At fifteen and up, you have teenagers with jobs, driving abilities, and nothing to do on Saturday afternoons. Some of them will volunteer to help you run practice if you ask. You’ve probably never asked.
Who they are Not current players. You don’t want that dynamic. Former players who’ve aged out. Older siblings of current players. Teammates who’ve quit but still want to be around the sport. They’re not getting paid. They’re getting fed, a shirt, and the authority to run a drill.
What they do Each volunteer owns one station. Not the whole practice. One drill. One group. Two rotations a practice. They show up thirty minutes early, set up their space, and run the same thing every week. You don’t have to think about it. They do.
The commitment One season. That’s the ask. “We need you Tuesday and Thursday, four-thirty to five-thirty, for twelve weeks.” Some will do it. Not all. Not even most. But some will.

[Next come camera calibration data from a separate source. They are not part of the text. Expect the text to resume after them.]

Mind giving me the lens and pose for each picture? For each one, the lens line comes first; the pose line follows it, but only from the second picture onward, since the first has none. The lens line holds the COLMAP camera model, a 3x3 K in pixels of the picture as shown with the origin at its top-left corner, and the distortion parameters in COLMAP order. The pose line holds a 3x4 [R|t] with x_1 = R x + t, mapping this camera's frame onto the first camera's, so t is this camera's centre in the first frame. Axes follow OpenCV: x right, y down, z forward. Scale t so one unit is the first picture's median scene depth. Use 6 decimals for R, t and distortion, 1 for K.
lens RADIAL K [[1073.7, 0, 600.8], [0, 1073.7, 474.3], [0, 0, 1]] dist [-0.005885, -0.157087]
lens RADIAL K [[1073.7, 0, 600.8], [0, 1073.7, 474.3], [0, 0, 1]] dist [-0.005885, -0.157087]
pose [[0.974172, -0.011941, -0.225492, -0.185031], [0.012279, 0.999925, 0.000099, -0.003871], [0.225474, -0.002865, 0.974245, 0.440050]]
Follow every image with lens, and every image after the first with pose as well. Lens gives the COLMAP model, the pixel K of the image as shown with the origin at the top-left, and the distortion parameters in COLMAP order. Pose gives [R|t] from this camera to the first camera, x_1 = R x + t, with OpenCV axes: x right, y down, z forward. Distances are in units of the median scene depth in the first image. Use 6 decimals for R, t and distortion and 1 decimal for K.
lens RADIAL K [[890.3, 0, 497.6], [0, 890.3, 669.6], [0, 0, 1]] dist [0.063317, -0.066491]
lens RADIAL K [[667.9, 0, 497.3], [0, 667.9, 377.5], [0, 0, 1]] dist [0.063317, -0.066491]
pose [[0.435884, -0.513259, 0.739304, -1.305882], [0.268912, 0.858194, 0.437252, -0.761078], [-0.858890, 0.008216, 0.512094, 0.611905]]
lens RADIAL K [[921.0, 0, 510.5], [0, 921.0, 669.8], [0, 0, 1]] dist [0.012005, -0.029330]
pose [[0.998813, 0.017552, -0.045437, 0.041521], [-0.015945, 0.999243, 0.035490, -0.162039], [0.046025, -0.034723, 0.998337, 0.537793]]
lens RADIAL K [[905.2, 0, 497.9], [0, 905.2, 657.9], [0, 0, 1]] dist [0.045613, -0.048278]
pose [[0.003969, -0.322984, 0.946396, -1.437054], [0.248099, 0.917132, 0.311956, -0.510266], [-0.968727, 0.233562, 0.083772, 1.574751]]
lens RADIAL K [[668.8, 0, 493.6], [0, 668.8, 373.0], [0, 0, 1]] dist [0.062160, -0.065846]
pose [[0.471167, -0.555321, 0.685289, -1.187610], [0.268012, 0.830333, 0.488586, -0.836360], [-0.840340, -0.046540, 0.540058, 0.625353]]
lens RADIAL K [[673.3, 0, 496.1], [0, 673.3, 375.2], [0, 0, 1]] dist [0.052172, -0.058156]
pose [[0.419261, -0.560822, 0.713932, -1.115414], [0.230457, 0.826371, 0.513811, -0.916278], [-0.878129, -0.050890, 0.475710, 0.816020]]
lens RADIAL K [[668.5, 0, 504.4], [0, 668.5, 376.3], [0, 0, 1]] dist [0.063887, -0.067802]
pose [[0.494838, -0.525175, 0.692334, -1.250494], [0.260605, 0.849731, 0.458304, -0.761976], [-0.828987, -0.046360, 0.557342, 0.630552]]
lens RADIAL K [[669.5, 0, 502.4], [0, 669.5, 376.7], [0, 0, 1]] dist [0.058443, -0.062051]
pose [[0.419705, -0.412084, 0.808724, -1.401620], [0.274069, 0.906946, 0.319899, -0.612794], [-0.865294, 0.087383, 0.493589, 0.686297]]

The setup Write it down. Send them the drill. Give them the progression. Monday night they get an email: “This week we’re working footwork. Here’s the sequence.” They show up, they run it. You’re somewhere else teaching technique.
The culture piece This is where former players re-enter the program. This is where you build depth. This is where a fifteen-year-old sees what happens when you stay connected. You’re not selling them. You’re showing them.
What you get Four extra drills every practice you don’t have to run. Time to work with your advanced players. A pipeline of college players who understand your system when you recruit them.
It costs nothing. You just have to ask.